I agree with the commenter that mentioned Neil Strauss’ The Game. Basically, in about 1 year, the author became an expert pick up artist. I have no doubt that Phil could have conquered his target in 30 days as Dennis said, or even in less than a year, in reality. But this is fiction.

I suppose this concept was repeated in the movie, 50 First Dates. Instead of the day repeating, the woman had short term memory loss, so Adam Sandler could take her out again and again and try different things and she wouldn’t remember. What did you think of that? (Also not A/B testing.)

Now that you mention it Jeff, I feel that Phill’s behavior more closely matches programming methods than marketing testing. Code, Test, Debug, Correct, Code, Test, Debug, Correct…

Never thought of associating Groundhog Day to anything much really. But It’s an interesting thought you have, although I think it stretches a little the boundaries of what is A/B testing.

I have to agree with Michael Dorfman here.

In particular, I don’t think anything about conducting A/B testing suggests the origin of the inspiration. There’s no reason why you can’t A/B test a totally novel design. You could argue that the final progress Phil makes is as much an A/B test as the failed, disingenuous A/B test that Rita rejects. The motivation and source of the test are totally different, but that’s a failed experiment, not a failure of the method.
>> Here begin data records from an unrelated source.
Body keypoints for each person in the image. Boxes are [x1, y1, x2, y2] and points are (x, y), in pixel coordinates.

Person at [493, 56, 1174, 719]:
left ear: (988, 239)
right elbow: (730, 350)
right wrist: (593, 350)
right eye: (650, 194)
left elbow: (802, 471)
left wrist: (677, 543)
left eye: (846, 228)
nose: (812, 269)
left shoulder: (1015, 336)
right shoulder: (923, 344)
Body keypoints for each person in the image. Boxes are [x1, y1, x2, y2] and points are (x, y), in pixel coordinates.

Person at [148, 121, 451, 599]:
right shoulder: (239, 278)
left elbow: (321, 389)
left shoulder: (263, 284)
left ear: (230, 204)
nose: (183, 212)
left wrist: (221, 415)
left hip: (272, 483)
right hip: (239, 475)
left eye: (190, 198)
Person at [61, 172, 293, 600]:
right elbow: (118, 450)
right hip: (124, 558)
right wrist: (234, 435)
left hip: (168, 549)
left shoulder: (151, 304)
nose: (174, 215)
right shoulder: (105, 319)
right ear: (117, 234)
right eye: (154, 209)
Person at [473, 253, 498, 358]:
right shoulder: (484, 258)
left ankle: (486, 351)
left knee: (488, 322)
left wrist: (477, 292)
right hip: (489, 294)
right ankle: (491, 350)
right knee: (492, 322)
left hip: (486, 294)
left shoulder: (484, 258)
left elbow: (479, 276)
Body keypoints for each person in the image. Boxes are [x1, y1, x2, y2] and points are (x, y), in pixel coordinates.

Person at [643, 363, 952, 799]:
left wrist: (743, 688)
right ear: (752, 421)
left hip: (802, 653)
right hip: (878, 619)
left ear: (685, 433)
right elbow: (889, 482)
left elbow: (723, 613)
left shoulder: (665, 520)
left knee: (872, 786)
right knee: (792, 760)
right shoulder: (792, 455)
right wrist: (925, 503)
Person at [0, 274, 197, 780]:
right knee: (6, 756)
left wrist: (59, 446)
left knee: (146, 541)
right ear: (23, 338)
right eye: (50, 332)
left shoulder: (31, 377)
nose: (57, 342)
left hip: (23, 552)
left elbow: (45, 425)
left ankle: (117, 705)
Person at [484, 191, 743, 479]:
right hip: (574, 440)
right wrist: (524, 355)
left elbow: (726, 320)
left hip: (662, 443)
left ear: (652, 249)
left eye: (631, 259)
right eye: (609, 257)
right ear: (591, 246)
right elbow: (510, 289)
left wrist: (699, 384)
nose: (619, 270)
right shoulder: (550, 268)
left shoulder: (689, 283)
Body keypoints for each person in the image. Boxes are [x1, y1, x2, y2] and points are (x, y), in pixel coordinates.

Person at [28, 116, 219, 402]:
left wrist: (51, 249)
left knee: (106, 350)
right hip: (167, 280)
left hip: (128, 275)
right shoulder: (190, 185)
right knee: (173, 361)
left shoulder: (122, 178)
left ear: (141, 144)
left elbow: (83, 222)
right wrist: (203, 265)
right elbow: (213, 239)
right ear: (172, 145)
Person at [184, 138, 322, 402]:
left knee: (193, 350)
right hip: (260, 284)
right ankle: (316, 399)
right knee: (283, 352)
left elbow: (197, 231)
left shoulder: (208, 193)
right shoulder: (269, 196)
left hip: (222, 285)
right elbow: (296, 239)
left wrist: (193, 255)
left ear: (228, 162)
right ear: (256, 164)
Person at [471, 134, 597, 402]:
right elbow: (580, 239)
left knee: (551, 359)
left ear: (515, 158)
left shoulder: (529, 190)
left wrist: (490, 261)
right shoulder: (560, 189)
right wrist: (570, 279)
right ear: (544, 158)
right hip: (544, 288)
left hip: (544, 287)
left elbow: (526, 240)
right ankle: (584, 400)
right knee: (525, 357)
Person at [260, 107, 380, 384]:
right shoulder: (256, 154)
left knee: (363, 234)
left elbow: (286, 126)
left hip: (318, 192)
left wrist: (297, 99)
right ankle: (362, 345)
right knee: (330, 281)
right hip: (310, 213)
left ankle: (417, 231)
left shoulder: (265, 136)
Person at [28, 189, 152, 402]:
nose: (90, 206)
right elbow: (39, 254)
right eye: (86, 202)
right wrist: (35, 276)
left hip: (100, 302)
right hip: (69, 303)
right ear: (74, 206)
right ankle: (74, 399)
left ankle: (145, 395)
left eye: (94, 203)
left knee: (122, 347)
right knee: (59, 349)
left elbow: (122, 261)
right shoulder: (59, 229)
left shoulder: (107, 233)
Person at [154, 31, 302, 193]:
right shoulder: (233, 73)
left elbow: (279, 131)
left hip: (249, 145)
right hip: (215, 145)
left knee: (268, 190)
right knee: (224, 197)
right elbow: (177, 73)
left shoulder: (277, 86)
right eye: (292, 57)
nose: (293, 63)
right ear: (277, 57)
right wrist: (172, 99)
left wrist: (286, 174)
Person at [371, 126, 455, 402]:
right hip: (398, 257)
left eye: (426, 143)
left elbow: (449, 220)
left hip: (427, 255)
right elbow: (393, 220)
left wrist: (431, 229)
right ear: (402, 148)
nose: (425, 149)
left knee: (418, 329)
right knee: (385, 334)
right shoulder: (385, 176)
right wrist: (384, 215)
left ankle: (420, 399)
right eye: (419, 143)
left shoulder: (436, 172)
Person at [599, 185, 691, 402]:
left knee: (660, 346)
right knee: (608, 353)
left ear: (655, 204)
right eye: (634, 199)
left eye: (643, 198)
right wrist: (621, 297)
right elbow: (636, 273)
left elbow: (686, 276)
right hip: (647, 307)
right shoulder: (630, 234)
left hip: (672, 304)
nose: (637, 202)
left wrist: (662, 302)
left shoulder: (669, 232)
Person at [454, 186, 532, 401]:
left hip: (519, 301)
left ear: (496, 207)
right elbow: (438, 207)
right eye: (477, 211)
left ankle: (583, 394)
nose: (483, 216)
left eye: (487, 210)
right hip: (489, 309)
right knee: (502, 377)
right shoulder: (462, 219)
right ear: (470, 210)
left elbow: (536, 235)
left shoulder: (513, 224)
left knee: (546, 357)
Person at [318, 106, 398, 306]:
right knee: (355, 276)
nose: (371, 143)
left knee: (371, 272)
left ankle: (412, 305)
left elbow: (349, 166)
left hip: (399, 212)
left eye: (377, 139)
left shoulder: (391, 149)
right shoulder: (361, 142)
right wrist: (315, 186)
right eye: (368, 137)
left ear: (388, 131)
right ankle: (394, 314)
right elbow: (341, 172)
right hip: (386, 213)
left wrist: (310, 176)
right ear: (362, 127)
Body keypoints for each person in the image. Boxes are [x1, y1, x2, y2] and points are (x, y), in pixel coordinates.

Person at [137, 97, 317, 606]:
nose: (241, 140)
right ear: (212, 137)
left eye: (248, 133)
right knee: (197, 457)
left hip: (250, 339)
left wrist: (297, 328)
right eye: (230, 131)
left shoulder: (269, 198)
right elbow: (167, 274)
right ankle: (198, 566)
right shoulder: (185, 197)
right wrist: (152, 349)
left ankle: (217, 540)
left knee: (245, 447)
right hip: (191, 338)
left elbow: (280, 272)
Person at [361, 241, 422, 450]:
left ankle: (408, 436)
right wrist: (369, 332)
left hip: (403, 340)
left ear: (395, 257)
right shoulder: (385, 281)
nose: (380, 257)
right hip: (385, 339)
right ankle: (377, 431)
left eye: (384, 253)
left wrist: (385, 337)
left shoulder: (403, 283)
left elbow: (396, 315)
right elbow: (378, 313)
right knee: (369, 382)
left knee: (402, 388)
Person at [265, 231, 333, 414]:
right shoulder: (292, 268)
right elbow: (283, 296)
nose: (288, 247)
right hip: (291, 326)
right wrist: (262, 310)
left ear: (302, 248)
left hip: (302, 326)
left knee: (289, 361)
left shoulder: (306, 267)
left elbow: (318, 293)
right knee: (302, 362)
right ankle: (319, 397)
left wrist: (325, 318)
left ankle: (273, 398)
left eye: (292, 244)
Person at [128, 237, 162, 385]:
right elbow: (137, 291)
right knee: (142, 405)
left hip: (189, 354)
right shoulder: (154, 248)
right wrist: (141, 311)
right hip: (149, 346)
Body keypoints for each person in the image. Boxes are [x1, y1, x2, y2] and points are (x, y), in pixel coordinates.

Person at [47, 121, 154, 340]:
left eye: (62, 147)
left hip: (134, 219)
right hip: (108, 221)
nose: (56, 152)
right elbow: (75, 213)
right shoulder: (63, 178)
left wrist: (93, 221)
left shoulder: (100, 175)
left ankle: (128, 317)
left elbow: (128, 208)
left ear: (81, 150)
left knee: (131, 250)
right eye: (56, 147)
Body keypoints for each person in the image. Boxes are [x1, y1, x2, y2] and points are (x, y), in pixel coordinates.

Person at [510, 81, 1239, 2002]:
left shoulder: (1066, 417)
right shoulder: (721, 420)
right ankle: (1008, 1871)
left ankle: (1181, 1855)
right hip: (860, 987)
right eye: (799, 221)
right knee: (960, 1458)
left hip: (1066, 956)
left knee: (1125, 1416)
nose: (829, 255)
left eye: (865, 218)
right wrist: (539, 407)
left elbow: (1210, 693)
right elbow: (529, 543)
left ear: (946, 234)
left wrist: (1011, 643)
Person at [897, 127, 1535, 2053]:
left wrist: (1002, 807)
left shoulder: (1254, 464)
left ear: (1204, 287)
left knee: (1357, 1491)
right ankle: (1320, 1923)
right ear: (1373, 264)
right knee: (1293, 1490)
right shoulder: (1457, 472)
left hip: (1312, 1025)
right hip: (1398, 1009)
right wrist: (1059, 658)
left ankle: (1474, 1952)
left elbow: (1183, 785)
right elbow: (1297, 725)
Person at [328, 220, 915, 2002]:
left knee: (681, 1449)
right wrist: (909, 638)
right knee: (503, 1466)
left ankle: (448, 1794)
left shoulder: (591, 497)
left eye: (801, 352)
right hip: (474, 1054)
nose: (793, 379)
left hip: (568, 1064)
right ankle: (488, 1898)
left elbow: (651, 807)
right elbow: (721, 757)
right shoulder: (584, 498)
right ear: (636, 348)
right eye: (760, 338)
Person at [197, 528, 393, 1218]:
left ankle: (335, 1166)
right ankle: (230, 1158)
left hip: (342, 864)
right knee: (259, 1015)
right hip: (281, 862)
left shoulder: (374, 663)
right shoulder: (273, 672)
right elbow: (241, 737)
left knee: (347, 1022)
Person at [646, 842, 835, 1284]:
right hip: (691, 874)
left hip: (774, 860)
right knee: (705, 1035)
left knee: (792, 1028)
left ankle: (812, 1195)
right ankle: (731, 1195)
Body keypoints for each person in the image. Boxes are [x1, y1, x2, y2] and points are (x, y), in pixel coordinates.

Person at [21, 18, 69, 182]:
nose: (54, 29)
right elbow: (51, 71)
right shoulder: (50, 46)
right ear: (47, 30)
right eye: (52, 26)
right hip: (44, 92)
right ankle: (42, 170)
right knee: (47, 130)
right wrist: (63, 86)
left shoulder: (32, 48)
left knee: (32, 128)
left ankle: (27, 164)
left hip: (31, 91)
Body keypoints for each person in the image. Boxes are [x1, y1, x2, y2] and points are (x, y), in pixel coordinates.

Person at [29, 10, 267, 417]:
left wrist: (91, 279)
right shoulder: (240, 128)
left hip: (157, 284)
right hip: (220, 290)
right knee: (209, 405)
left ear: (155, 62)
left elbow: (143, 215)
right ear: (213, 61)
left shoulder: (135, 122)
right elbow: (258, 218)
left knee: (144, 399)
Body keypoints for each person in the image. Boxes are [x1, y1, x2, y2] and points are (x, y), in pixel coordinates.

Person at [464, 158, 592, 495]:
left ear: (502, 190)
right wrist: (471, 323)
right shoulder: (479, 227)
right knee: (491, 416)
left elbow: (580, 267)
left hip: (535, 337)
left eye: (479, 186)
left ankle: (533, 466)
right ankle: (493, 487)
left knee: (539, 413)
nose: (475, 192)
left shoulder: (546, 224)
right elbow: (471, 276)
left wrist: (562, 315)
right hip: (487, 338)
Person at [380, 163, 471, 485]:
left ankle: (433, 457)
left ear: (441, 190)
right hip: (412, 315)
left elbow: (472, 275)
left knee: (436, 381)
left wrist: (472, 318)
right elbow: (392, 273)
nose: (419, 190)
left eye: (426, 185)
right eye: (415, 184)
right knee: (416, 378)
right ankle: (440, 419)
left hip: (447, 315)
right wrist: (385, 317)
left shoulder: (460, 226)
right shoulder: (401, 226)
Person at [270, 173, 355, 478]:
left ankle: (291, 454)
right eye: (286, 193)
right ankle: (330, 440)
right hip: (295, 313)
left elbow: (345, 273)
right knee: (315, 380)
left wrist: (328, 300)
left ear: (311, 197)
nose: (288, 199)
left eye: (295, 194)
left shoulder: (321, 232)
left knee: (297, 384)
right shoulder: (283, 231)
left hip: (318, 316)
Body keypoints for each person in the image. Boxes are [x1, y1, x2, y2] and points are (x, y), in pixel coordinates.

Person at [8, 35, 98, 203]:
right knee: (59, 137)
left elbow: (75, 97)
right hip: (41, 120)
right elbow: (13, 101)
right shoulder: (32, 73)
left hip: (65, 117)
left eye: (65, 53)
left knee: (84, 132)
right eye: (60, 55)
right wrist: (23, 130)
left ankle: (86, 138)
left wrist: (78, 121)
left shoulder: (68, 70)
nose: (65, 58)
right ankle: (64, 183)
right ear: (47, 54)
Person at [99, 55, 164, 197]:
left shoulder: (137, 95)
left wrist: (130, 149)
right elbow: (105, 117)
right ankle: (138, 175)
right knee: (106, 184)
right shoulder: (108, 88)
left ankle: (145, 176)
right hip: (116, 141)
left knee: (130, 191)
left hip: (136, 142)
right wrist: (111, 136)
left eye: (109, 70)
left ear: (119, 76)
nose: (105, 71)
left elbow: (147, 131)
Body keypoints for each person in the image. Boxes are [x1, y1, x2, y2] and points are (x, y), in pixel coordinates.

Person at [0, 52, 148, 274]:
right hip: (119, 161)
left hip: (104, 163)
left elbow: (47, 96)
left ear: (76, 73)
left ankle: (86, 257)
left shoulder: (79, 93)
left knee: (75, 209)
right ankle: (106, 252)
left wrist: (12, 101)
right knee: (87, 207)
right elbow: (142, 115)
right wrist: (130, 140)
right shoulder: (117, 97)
This is a really great post. I’m not going to argue with the premise (it is a movie after all!), but I do have some problems with the analysis. Most of the problem with splitting testing is in its application. Most people focus on conversion. In Phil’s pursuit of Rita, its worse: he is focusing on click-through! Focusing on click-through and conversion is easy, but the focus should be on lifetime value. By the end of the movie, Phil has focused on improving the lifetime value of everyone in the town, including himself. Is the movie satisfying because this leads to Rita’s conversion? No, she is just the icing on the cake. It’s satisfying because Phil has learned through trial and error how to be a better person, on improving his lifetime value. Ultimately, split testing is about learning. Even unsuccessful tests help you learn about your market and winning conversion tests need to be weighed against the lifetime value. Unfortunately, most of us don’t have 40 or 50 years to spend on one test.